Scikit-Learn provides the QuadraticDiscriminantAnalysis class for performing QDA. Here's an example of how to use it:

In [None]:
import numpy as np
import matplotlib.pyplot as plt
from sklearn.discriminant_analysis import LinearDiscriminantAnalysis, QuadraticDiscriminantAnalysis
from sklearn.model_selection import train_test_split
from sklearn.metrics import accuracy_score

# Create a synthetic dataset. 2 Gaussians samples with different covariance matrices
n, dim = 300, 2
C = np.array([[0.0, -1.0], [2.5, 0.7]]) * 2.0
X = np.r_[np.dot(np.random.randn(n, dim), C),np.dot(np.random.randn(n, dim), C.T) + np.array([1, 4]),]
y = np.hstack((np.zeros(n), np.ones(n)))
# Split the dataset into training and testing sets
X_train, X_test, y_train, y_test = train_test_split(X, y, test_size=0.3, random_state=42)

# Create an LDA model
lda = LinearDiscriminantAnalysis()
lda.fit(X_train, y_train)
# Predict the target values for testing data using LDA
y_pred_lda = lda.predict(X_test)
# Calculate accuracy for LDA
accuracy_lda = accuracy_score(y_test, y_pred_lda)
print("LDA Accuracy:", accuracy_lda)

# Create a QDA model
qda = QuadraticDiscriminantAnalysis()
qda.fit(X_train, y_train)
# Predict the target values for testing data using QDA
y_pred_qda = qda.predict(X_test)
# Calculate accuracy for QDA
accuracy_qda = accuracy_score(y_test, y_pred_qda)
print("QDA Accuracy:", accuracy_qda)

# Create a meshgrid for decision boundary plotting
xx, yy = np.meshgrid(np.linspace(X[:, 0].min() - 1, X[:, 0].max() + 1, 200),
                     np.linspace(X[:, 1].min() - 1, X[:, 1].max() + 1, 200))
X_grid = np.c_[xx.ravel(), yy.ravel()]

# Calculate Z for decision boundaries
zz_lda = lda.predict(X_grid).reshape(xx.shape)
zz_qda = qda.predict(X_grid).reshape(xx.shape)

# Create scatter plots for the original data
plt.figure(figsize=(12, 5))
plt.subplot(1, 3, 1)
plt.scatter(X[:, 0], X[:, 1], c=y, cmap='viridis', edgecolors='k')
plt.xlabel('Feature 1')
plt.ylabel('Feature 2')
plt.title('Original Data')

plt.subplot(1, 3, 2)
plt.contourf(xx, yy, zz_lda, cmap='viridis', alpha=0.5)
plt.scatter(X[:, 0], X[:, 1], c=y, cmap='viridis', edgecolors='k')
plt.xlabel('Feature 1')
plt.ylabel('Feature 2')
plt.title('LDA Decision Boundary')

plt.subplot(1, 3, 3)
plt.contourf(xx, yy, zz_qda, cmap='viridis', alpha=0.5)
plt.scatter(X[:, 0], X[:, 1], c=y, cmap='viridis', edgecolors='k')
plt.xlabel('Feature 1')
plt.ylabel('Feature 2')
plt.title('QDA Decision Boundary')
plt.tight_layout()
plt.show()

This code demonstrates the use of Linear Discriminant Analysis (LDA) and Quadratic Discriminant Analysis (QDA) on a synthetic dataset with two Gaussian clusters, each having different covariance matrices. The data points in each cluster are not only distributed differently along each feature but also have different levels of variability or correlation between features. This creates a more complex and non-linear data distribution, which can be challenging for some machine learning algorithms to classify accurately.

The dataset is split into training and testing sets, and both LDA and QDA models are applied.

LDA is first utilized to create a linear decision boundary for classification.

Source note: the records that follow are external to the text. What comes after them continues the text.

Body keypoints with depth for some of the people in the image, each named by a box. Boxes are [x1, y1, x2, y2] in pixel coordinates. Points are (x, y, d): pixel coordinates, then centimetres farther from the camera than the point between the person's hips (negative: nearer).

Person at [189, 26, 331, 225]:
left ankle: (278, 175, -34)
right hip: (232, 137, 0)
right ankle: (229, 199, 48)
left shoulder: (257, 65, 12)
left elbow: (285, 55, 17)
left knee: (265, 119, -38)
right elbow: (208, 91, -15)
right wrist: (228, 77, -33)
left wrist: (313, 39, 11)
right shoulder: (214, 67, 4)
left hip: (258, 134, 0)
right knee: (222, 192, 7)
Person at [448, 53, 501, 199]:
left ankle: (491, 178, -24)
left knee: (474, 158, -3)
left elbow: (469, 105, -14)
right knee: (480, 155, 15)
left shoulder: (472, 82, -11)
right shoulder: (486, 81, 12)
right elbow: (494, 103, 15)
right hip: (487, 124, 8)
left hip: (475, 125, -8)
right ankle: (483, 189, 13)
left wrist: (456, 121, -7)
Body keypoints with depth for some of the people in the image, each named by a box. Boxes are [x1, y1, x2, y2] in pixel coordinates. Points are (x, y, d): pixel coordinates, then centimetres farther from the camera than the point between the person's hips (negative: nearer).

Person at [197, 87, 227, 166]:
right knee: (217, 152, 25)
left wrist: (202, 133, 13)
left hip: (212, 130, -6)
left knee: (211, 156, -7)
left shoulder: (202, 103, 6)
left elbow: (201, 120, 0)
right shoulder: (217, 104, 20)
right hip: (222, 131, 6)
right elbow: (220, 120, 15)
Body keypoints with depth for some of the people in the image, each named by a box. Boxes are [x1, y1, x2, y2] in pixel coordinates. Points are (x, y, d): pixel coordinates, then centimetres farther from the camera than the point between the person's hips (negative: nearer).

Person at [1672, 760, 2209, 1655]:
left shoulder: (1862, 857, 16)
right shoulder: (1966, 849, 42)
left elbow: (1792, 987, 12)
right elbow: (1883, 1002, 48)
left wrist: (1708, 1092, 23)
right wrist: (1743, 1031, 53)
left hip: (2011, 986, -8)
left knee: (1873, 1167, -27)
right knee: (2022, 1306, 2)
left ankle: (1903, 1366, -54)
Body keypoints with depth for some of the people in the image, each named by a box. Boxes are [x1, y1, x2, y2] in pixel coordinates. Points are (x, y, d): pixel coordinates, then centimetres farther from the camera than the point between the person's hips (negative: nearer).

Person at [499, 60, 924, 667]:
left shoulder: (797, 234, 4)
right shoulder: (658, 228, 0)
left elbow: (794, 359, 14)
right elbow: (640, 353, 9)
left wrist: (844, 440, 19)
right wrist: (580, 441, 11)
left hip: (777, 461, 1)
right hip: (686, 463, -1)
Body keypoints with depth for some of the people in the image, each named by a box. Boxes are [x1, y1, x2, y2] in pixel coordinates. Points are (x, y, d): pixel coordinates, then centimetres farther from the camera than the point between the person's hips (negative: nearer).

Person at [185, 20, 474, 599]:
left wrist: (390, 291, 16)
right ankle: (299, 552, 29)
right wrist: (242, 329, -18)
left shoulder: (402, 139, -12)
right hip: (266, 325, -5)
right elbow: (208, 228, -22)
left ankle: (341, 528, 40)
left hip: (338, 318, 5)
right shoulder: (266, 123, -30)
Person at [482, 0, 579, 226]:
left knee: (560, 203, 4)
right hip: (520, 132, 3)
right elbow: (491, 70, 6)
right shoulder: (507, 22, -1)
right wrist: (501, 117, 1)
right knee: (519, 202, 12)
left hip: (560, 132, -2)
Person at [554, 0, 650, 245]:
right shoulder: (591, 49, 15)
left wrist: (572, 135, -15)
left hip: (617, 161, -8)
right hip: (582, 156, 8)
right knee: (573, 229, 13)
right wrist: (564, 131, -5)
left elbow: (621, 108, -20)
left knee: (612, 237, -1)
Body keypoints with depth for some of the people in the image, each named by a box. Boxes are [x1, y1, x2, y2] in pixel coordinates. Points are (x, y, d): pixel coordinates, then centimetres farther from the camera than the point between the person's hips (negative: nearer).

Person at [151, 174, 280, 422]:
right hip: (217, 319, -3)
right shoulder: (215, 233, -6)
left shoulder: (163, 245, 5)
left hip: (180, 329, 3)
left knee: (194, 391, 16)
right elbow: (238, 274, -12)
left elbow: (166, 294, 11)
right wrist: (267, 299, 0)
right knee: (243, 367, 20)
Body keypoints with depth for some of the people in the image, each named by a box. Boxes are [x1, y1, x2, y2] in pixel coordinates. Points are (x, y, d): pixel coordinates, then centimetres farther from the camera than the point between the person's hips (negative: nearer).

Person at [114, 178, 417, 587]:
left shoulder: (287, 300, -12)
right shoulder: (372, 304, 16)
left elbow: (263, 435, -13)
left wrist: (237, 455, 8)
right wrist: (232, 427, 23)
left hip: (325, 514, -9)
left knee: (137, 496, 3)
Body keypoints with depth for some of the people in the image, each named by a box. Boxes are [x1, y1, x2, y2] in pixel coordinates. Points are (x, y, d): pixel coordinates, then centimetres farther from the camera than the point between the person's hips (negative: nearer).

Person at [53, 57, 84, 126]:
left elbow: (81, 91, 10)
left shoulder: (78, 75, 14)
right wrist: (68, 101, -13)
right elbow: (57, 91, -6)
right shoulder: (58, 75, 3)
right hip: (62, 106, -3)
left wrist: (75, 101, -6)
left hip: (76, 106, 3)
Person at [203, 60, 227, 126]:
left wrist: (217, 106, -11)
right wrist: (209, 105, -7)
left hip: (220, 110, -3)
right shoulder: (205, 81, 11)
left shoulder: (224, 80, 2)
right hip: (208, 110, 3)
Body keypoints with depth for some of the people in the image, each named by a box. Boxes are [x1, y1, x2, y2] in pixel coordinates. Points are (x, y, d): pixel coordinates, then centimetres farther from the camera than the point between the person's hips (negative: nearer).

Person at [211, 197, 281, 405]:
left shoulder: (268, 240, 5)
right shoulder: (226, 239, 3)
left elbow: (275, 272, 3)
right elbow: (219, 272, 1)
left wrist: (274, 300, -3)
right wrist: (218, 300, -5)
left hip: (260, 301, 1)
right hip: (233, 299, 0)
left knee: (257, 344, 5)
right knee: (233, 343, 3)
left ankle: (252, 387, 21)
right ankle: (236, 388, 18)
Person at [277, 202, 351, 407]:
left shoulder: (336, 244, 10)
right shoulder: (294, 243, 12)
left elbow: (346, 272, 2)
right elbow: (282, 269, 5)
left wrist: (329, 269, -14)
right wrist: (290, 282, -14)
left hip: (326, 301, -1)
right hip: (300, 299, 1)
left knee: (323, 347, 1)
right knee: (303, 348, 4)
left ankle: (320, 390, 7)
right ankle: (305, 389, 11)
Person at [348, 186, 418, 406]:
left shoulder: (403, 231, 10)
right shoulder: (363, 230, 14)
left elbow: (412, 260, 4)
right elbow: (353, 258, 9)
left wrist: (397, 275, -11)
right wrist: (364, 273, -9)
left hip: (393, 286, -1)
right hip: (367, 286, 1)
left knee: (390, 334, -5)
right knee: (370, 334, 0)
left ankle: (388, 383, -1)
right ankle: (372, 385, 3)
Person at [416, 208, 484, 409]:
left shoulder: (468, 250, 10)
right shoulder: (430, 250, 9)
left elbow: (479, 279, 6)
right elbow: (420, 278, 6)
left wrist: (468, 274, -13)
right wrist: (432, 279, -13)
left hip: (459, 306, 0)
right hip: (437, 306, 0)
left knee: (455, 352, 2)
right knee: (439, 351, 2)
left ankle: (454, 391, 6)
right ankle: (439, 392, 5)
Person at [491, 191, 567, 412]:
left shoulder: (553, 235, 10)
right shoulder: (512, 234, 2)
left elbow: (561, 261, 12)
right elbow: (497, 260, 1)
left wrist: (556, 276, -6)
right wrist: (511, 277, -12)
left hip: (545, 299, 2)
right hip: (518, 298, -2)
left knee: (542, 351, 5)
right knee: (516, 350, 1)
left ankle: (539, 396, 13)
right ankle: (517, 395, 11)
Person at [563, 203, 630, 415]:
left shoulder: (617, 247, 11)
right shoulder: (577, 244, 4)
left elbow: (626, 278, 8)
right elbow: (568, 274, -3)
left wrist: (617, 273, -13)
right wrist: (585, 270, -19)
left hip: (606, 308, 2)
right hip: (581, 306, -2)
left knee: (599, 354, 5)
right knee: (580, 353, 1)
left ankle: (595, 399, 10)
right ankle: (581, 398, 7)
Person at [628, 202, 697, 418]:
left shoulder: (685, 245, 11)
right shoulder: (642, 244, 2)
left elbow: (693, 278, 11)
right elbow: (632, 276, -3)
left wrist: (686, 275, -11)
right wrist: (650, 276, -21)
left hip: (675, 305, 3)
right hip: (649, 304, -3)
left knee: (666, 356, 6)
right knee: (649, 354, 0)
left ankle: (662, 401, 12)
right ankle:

The accuracy of LDA on the test data is approximately 63.33%. Subsequently, QDA is employed, which allows for more flexible decision boundaries due to its consideration of class-specific covariance matrices. QDA achieves a higher accuracy of around 78.89% on the same test data.

### 8.3 Summary

Quadratic Discriminant Analysis (QDA) is a useful classification algorithm that relaxes the equal covariance assumption of LDA and allows for different class covariances. It can capture more complex decision boundaries and is particularly useful when the class distributions have different covariance structures.